Results: Viewing Angles And Uniformity
Each flavor of LCD technology brings a different off-axis viewing experience. Because the emitted light is polarized, there will always be some variation in either brightness, color, or both whether you're talking about TN, IPS, or in this case, IGZO. The type of backlight also affects the result.
Asus' PQ321Q demonstrates excellent performance in the vertical plane, while the horizontal shows a slight shift towards green. Luminance is preserved very well and detail holds up beautifully. We can see the darkest steps in all of the patterns without difficulty.
Screen Uniformity: Luminance
To measure screen uniformity, zero- and 100-percent full-field patterns are used, and nine points are sampled. In a change from previous reviews, we’re now comparing the results to other monitors we’ve measured. First, we establish a baseline measurement at the center of each screen. Then the surrounding eight points are measured and their values expressed as a percentage of the baseline, either above or below. This number gets averaged. It is important to remember that we only test the review sample each vendor sends us. Other examples of the same monitor can measure differently in this metric.
First up is black field uniformity.
We're shown yet another excellent result. We can’t see the variations reported by our meter. Looking at the individual measurements, the hot spots occur in the upper-left and lower-right portions of the screen. Increasingly, we're finding 10 percent to be a good standard by which to judge screen uniformity. Beyond that and you’ll likely see the hot spots; below 10, you won’t.

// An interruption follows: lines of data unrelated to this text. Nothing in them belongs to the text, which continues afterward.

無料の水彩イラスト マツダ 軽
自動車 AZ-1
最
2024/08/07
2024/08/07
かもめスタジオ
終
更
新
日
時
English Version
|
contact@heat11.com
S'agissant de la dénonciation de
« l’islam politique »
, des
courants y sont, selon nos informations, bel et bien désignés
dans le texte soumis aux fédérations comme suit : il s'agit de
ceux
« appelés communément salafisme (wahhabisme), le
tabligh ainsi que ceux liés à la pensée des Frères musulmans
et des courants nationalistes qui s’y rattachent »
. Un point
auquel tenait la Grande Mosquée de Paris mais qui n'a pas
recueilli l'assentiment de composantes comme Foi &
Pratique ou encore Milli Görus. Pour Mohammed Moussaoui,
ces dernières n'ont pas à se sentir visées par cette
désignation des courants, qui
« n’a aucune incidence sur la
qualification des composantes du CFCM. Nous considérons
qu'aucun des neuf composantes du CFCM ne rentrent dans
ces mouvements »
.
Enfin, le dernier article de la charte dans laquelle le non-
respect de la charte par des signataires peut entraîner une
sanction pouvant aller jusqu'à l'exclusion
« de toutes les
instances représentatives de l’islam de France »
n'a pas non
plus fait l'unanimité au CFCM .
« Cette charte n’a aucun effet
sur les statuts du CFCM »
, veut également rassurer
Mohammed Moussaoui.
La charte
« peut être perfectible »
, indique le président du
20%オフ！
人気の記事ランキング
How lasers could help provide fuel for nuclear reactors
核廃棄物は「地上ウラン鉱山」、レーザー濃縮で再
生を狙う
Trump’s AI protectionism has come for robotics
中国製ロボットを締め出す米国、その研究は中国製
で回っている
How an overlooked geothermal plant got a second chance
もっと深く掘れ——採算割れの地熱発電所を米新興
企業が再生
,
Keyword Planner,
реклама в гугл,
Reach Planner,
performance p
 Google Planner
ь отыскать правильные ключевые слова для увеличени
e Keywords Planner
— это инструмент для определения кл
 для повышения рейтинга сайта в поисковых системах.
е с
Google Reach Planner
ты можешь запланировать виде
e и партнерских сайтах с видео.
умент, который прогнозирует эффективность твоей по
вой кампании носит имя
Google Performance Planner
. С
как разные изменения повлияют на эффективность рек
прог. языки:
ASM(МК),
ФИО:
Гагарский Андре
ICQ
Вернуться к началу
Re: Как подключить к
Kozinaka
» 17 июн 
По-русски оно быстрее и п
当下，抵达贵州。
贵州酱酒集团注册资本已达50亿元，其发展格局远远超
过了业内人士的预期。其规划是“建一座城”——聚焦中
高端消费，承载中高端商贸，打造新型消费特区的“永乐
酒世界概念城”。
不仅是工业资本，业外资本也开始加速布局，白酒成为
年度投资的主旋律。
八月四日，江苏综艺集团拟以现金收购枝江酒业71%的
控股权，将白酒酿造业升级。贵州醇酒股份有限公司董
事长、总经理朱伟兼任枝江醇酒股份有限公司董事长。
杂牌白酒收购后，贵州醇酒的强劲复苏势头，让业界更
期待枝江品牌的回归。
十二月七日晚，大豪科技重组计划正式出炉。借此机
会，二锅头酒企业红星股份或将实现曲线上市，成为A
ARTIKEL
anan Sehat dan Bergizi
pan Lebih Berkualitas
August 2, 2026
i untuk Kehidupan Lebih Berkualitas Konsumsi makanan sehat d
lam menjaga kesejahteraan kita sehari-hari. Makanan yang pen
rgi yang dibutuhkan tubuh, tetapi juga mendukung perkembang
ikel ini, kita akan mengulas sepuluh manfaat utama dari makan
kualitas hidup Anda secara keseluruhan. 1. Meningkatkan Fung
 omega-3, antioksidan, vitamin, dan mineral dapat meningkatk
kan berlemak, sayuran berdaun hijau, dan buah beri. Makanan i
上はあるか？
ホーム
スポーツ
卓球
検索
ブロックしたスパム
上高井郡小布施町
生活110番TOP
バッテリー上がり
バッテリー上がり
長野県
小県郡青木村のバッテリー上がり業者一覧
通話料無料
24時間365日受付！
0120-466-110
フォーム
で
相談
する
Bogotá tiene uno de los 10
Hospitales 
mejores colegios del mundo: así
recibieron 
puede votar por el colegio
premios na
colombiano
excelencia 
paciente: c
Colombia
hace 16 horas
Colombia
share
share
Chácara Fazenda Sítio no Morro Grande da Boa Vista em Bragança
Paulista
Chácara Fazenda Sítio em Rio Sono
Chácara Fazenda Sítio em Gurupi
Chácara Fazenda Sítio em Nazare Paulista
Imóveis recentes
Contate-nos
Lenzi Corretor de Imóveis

Here’s the white field measurement.
The PQ321Q turns in another excellent result. There are no visible variations in brightness anywhere on the screen. By the numbers, the center is actually brighter than the surrounding areas, except for bottom-center, which is the brightest of all. That's all according to our meter. Visually, it’s perfect.
Screen Uniformity: Color
To measure color uniformity, we display an 80-percent white field and measure the Delta E error of the same nine points on the screen. Then we subtract the lowest value from the highest to arrive at the result. A smaller number means a display is more uniform. Any value below three indicates a variation that is invisible to the naked eye.
Even though our measured result is nearly as high as Dell's P2714T, where we could just see the color shifts, we can’t see any white balance differences on the PQ321Q. The greatest error is in the top left at 3.04 Delta E. This barely just cracks the visibility point.